### EXERCISE REQUIREMENTS:
Arrange every line of the material below as a Markdown table with the columns "Row" and "Line," numbering the rows and skipping blank lines. Leave the pictures out of your answer.

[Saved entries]
-*-*-
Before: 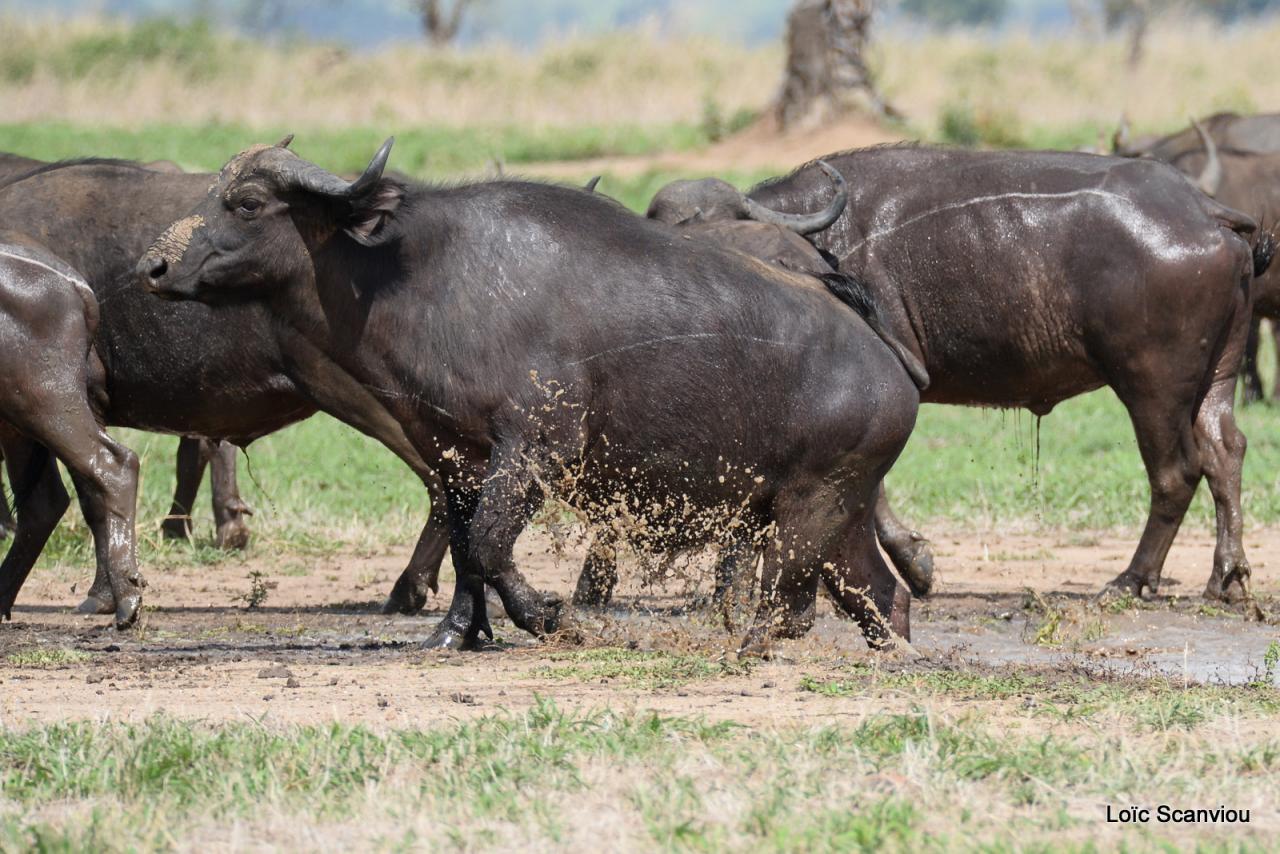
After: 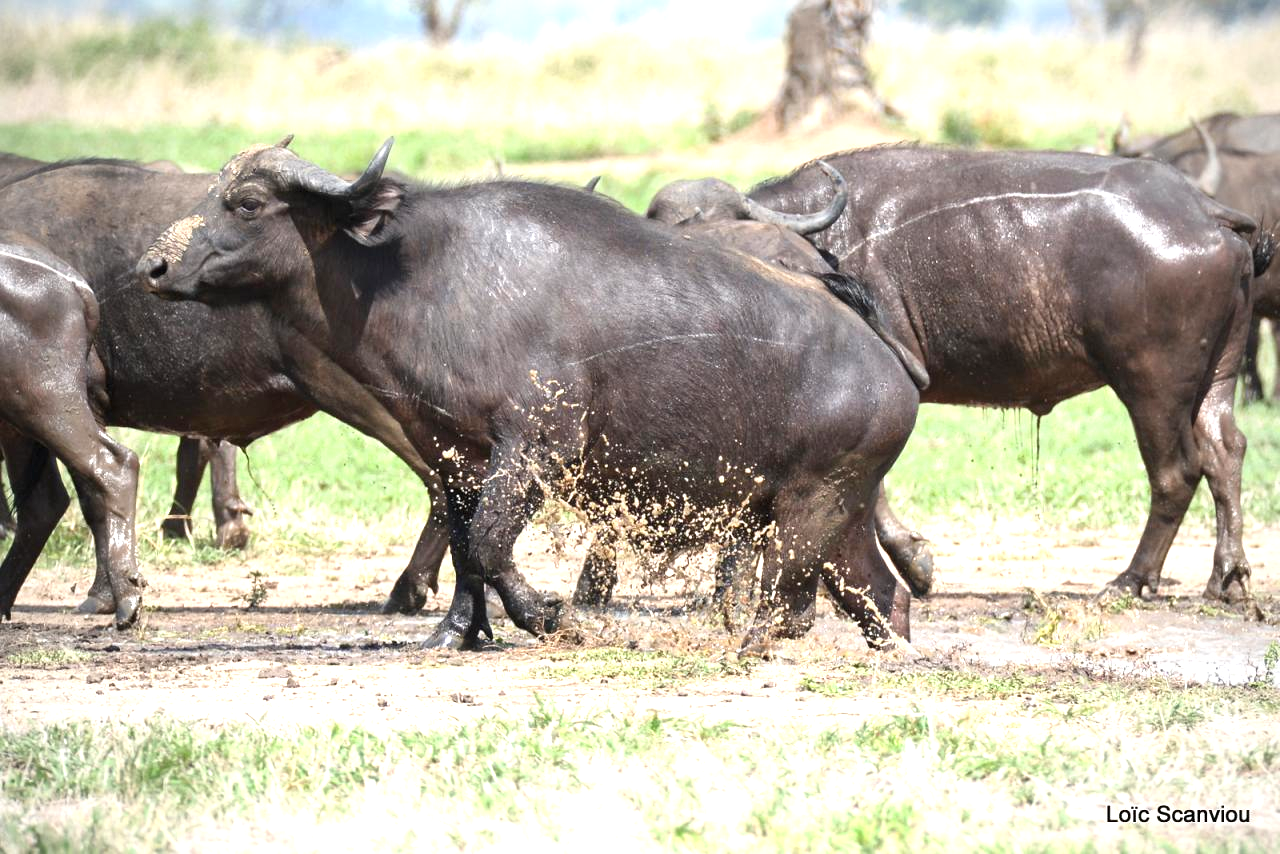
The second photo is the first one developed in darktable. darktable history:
vignetting: fall-off start 74.14%, fall-off radius 65.63%
exposure: black level correction 0, exposure 1.104 EV, compensate highlight preservation false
-*-*-
### WRITTEN ANSWER:
| Row | Line |
|---|---|
| 1 | Before:  |
| 2 | After:  |
| 3 | The second photo is the first one developed in darktable. darktable history: |
| 4 | vignetting: fall-off start 74.14%, fall-off radius 65.63% |
| 5 | exposure: black level correction 0, exposure 1.104 EV, compensate highlight preservation false |